# roller coaster game



## bella1210 (Jul 16, 2010)

i put this on byc and now i am going tothis on byh

this is the roller coaster game.  here is how it works you list a roller coaster  and the person below you rate it on a scale on 1 to 10 how scary how scary it is 1 being not scary :/ and 10 being very scary.  when you list the ride also list the park it is from.    i will start. 

flash back  at six flags new england


----------



## dbunni (Jul 16, 2010)

6

Cedar Point's ... Millennium Force ...


----------



## bella1210 (Jul 16, 2010)

never been on it 

thunderbolt  at six flags new england


----------



## dbunni (Jul 16, 2010)

The answer is ... maybe a 7.

I've been to your six flags, ... you gotta come to "The Point".  Talk about coster heaven.  Big, fast, and wild. they grow them big and ugly!

Where else have you been?  Kings Island?  San Antonio?


----------



## bella1210 (Jul 16, 2010)

i have been to disney world  i did not like it  my favorite is six flags new england


----------



## dbunni (Jul 16, 2010)

Been to Disney  ... was a true disappointment.  Cute, lots of fun, great atmosphere.  But when you have grown up near one of the top coster producers, it is hard to compete.  Would love to go overseas to the Orient ... they are supposed to have some great ones too.  That is who Cedar Fair corporation competes with to be the tops.


----------



## bella1210 (Aug 10, 2010)

scream at sixflags new england


----------



## cleo (Oct 6, 2010)

9

Superman at Six Flags New England
They renamed it Bizarro, or something like that.


----------



## Farmer Jim (Dec 10, 2010)

Never went 

The Monster 

Six Flags Montreal quebec


----------



## Dutchgirl (Jan 9, 2011)

Never been on it...

The Anaconda, at Kings Dominion amusement park, Virginia


----------



## bella1210 (Jul 10, 2011)

never been there

batman at sixflags new england


----------



## Sparks Fly (Jul 16, 2011)

8
SuperMan sixflags St.Louis


----------

● ● ● ●

Assignment 1
Retype the part of the rows that opens with the line containing "FORMER CRESWICK GOLD" and runs through the end of the rows, keeping every line exactly as it appears and leaving out the pictures.

Provided records
● ● ● ●

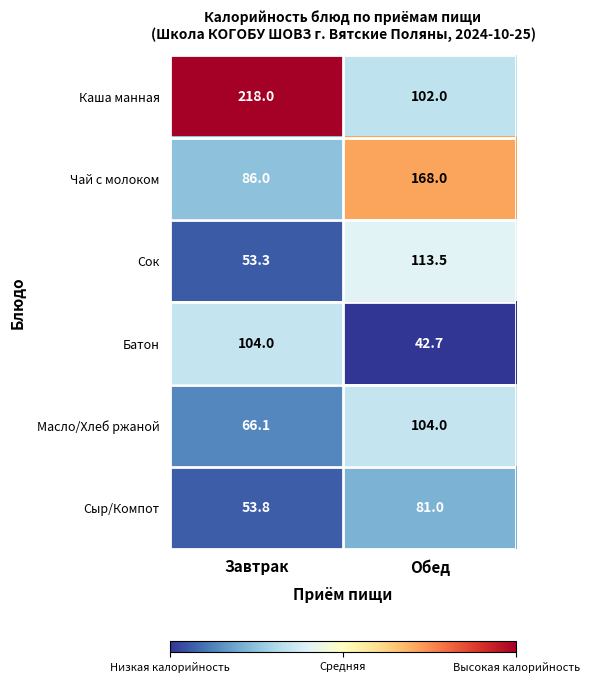

Between Завтрак and Обед, which series saw the biggest shift?

Каша манная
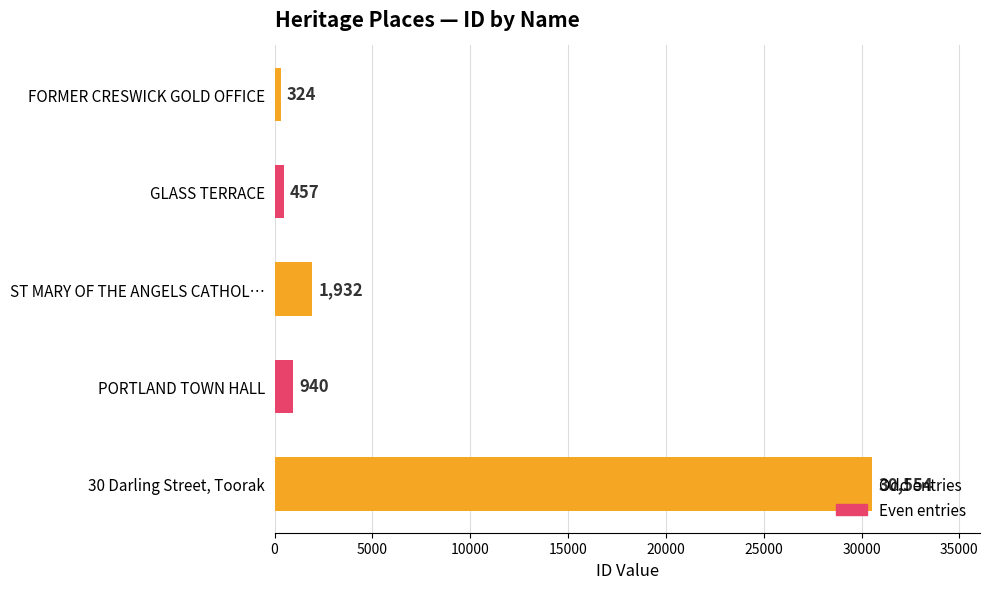

List the labels in order of value, smallest first.

FORMER CRESWICK GOLD OFFICE, GLASS TERRACE, PORTLAND TOWN HALL, ST MARY OF THE ANGELS CATHOL…, 30 Darling Street, Toorak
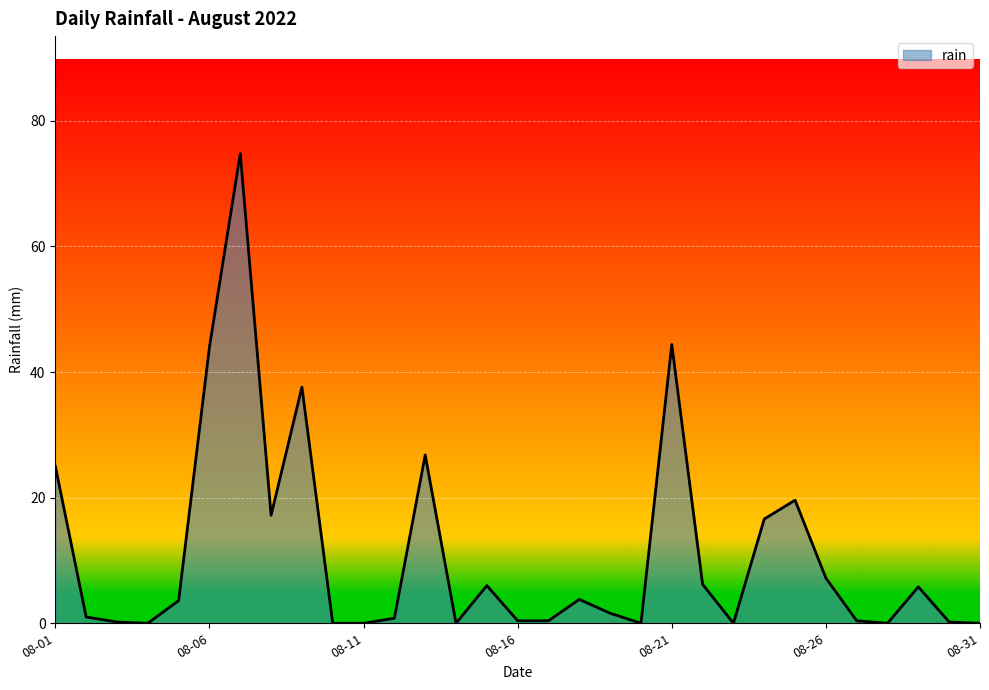

What is the difference between the maximum and minimum values?

74.8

● ● ● ●

Assignment 2
Echo, word for word, the part of the roller coaster forum thread that opens with the words "The answer is" and closes with "big and ugly!".

Answer box 1
FORMER CRESWICK GOLD OFFICE, GLASS TERRACE, PORTLAND TOWN HALL, ST MARY OF THE ANGELS CATHOL…, 30 Darling Street, Toorak

What is the difference between the maximum and minimum values?

74.8

Answer box 2
The answer is ... maybe a 7.

I've been to your six flags, ... you gotta come to "The Point".  Talk about coster heaven.  Big, fast, and wild. they grow them big and ugly!